As borboletas não são seres sociais no sentido ecológico do termo. Embora algumas lagartas sejam temporariamente gregárias, alimentando-se juntas e compartilhando abrigos, na temporada adulta as borboletas apresentam comportamento predominantemente solitário – com algumas exceções, uma vez que as espécies migratórias, que sazonalmente voam juntas por grandes distâncias, atravessando fronteiras. Por isso, tornaram-se símbolos de resistência e esperança nas narrativas humanas sobre transmigração.
Já as formigas são seres sociais, vivem em sociedades altamente organizadas, com separação de tarefas, cooperação e interdependência estrutural. Borboletas, formigas e suas interações são componentes essenciais do funcionamento dos ecossistemas. Na natureza, diferentes espécies se encontram nos limites entre o tipo e o coletivo, e é justamente nesses encontros que emergem algumas das interações mais fascinantes.
Uma vez que as borboletas, vivemos ciclos individuais, feitos de transformação e efemeridade. Uma vez que as formigas, somos seres sociais e dependemos uns dos outros para transpor nossos ciclos, sobretudo nos momentos de transição e reorganização interna. Evoluímos na interdependência. Sofreguidão, depressão e esgotamento emocional não são falhas individuais, mas sinais de um sistema que exige voo contínuo sem cuidar das lagartas nem respeitar as pupas, enquanto sobrecarrega o esforço coletivo das formigas.
O mundo moderno exalta a juventude, a força e a ilusão de uma resistência infinita. O individualismo, vendido nas redes sociais uma vez que virtude, produz isolamento e adoecimento nos corpos, nas relações e nos ecossistemas. A fragmentação que destrói florestas é a mesma que fragiliza os vínculos sociais e a saúde mental.
A experiência me ensinou que muitos ciclos se repetem até que a prelecção seja aprendida, às vezes pelo paixão, muitas pela dor. Essa aprendizagem nasce da escuta silenciosa na pupa, das relações de desvelo que tecemos em comunidade e dos jardins que nos rodeiam e nos chamam, sempre, de volta para o soalho.
Nos últimos anos, por razões físicas e mentais, descuidei do jardim da minha moradia. Mesmo esquecido por mim, ele permaneceu florido, cromatizado e pleno de formigas e borboletas. No meu processo de trato e restauração, libido me reconectar com esse espaço: pisar mais na terreno e plantar mais flores. Sei que nem todas as pessoas têm o privilégio de ter um jardim, mas mesmo um pequeno vaso pode trazer a natureza para dentro das casas. Há, também, muitos espaços públicos à espera de desvelo. Nas cidades, cultivar jardins nas praças, ruas e escolas cria refúgios não somente para vegetação e animais, mas principalmente para as pessoas.
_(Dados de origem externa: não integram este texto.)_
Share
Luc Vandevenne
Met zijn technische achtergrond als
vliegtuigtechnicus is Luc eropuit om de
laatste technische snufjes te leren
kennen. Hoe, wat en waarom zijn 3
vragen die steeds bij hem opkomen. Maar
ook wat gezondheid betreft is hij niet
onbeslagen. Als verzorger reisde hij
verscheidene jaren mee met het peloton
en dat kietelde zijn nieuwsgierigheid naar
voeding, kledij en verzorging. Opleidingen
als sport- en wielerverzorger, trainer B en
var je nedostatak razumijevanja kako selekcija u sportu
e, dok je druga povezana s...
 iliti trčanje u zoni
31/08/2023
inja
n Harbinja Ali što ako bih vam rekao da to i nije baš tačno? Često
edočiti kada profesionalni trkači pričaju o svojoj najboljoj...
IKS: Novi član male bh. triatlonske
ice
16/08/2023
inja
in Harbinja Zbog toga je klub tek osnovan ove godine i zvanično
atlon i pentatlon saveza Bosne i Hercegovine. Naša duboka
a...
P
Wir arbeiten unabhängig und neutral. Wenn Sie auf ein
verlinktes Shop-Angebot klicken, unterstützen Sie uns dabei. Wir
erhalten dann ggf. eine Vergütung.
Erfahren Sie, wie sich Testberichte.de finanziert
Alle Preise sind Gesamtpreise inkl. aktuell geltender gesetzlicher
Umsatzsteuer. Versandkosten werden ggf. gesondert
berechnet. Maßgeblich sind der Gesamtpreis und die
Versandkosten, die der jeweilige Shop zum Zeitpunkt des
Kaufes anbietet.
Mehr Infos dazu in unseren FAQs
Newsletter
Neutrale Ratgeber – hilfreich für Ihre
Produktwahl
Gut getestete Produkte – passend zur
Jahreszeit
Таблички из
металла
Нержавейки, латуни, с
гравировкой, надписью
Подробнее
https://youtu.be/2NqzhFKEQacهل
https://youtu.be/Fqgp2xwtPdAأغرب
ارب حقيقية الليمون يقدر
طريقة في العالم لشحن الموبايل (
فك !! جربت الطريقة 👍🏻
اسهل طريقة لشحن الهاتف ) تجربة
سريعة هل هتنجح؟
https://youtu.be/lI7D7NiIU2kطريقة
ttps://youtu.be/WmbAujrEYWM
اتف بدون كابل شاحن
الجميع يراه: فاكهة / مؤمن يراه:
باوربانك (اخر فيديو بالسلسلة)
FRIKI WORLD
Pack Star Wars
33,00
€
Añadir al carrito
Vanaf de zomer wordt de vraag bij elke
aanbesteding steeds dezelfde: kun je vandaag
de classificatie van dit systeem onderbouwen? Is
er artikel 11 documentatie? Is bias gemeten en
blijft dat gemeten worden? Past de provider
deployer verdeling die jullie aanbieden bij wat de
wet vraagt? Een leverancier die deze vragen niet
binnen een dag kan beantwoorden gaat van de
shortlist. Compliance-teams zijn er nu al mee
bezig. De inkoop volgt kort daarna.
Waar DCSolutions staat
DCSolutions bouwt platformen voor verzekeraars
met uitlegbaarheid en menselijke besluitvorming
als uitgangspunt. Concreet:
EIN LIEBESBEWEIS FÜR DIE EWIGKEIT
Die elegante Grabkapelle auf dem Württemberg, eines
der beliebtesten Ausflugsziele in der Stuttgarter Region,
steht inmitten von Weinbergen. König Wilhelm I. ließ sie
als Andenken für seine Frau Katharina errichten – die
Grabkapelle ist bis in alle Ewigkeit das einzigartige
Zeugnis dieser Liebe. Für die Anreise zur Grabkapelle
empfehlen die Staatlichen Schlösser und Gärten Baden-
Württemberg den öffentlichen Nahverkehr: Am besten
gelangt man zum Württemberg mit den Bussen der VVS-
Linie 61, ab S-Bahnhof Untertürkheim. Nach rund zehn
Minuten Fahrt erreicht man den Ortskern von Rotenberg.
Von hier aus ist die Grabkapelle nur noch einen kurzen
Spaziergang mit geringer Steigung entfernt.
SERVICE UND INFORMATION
Aproximar as pessoas da natureza fortalece a saúde de forma integral, mormente na puerícia. Tocar o solo, observar os ciclos e conviver com outros seres vivos -como borboletas e formigas- desperta encantamento e curiosidade, criando oportunidades de reconexão humana. Talvez a restauração ecológica integral comece assim: no cotidiano, no afeto, no gesto simples de cuidar de um pedaço de soalho. Cultivar um jardim extrínseco é também cuidar do jardim interno, transformando não só o entorno, mas a maneira uma vez que atravessamos nossos próprios ciclos. Onde a vida recebe desvelo, a esperança insiste em florescer.